*Work item*: Although the records contain pictures, only their text should be repeated, exactly as it stands.

*Data section*:

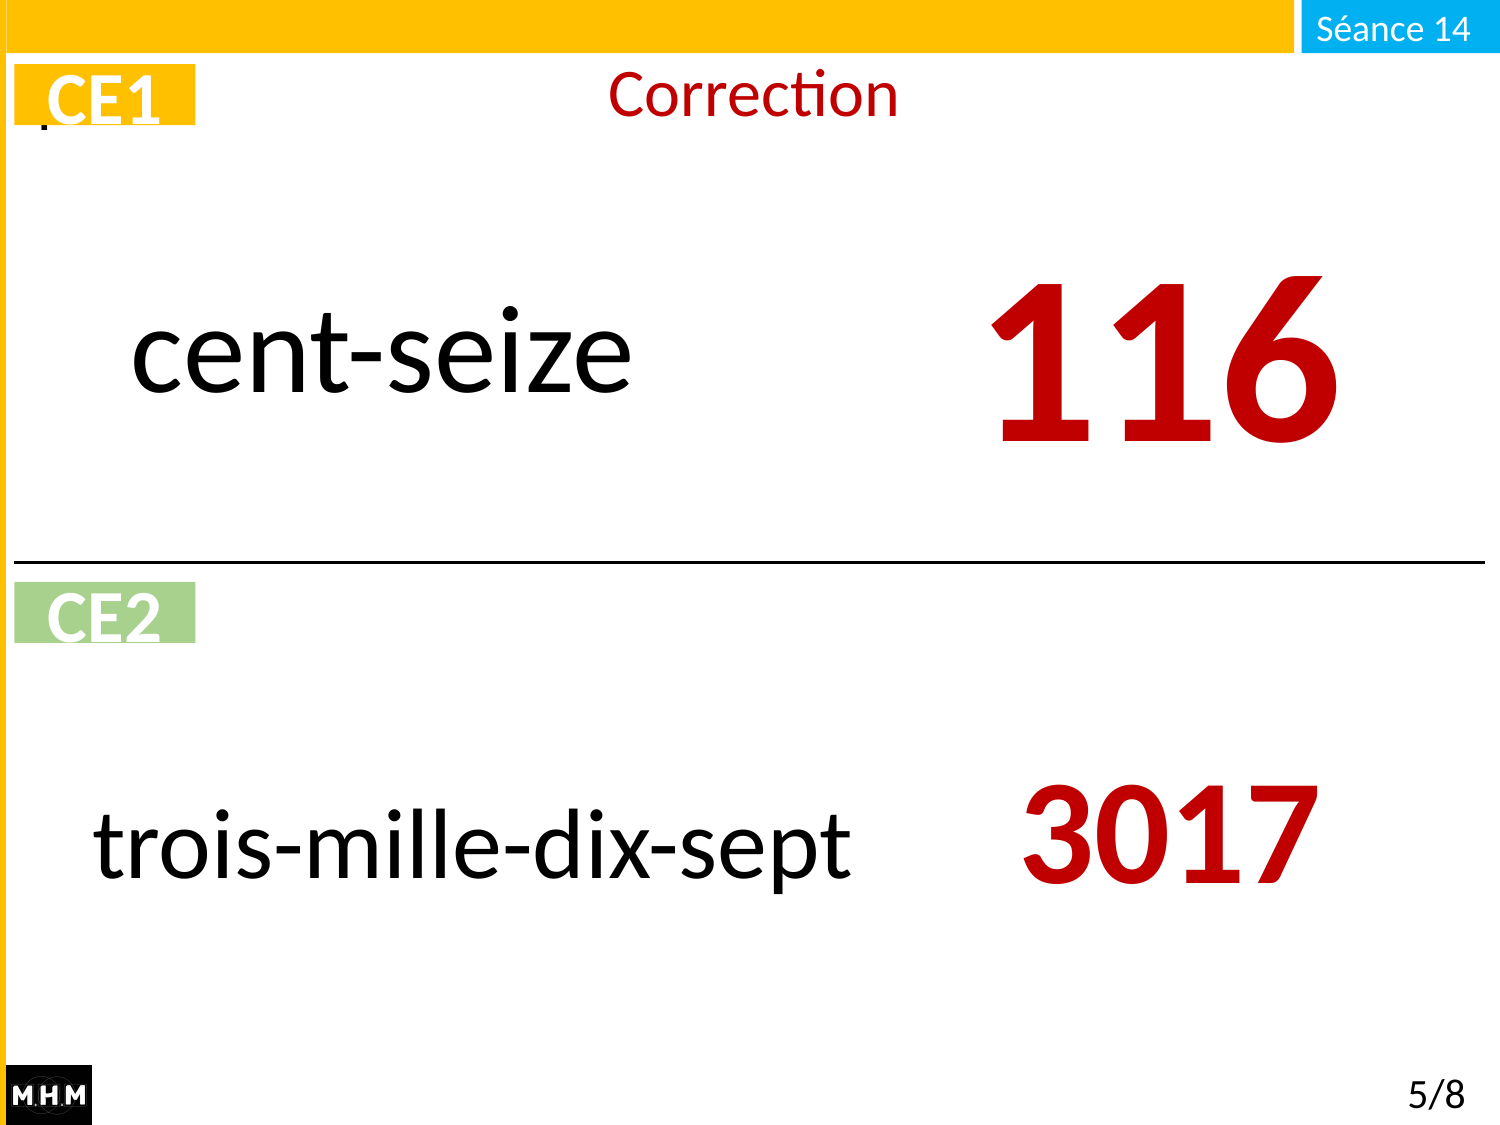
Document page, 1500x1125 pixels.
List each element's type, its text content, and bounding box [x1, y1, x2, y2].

title Correction [593, 50, 1500, 139]
list 5/8 [1373, 1064, 1500, 1125]
text_box trois-mille-dix-sept [0, 770, 801, 906]
text_box CE2 [13, 581, 196, 644]
text_box cent-seize [0, 260, 919, 426]
picture [6, 1065, 92, 1125]
text_box 116 [947, 191, 1370, 497]
text_box CE1 [13, 63, 196, 126]
text_box 3017 [801, 726, 1500, 922]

*Exercise output*:
Document page, 1500x1125 pixels.
List each element's type, its text content, and bounding box [x1, y1, x2, y2].

title Correction [593, 50, 1500, 139]
list 5/8 [1373, 1064, 1500, 1125]
text_box trois-mille-dix-sept [0, 770, 801, 906]
text_box CE2 [13, 581, 196, 644]
text_box cent-seize [0, 260, 919, 426]
picture [6, 1065, 92, 1125]
text_box 116 [947, 191, 1370, 497]
text_box CE1 [13, 63, 196, 126]
text_box 3017 [801, 726, 1500, 922]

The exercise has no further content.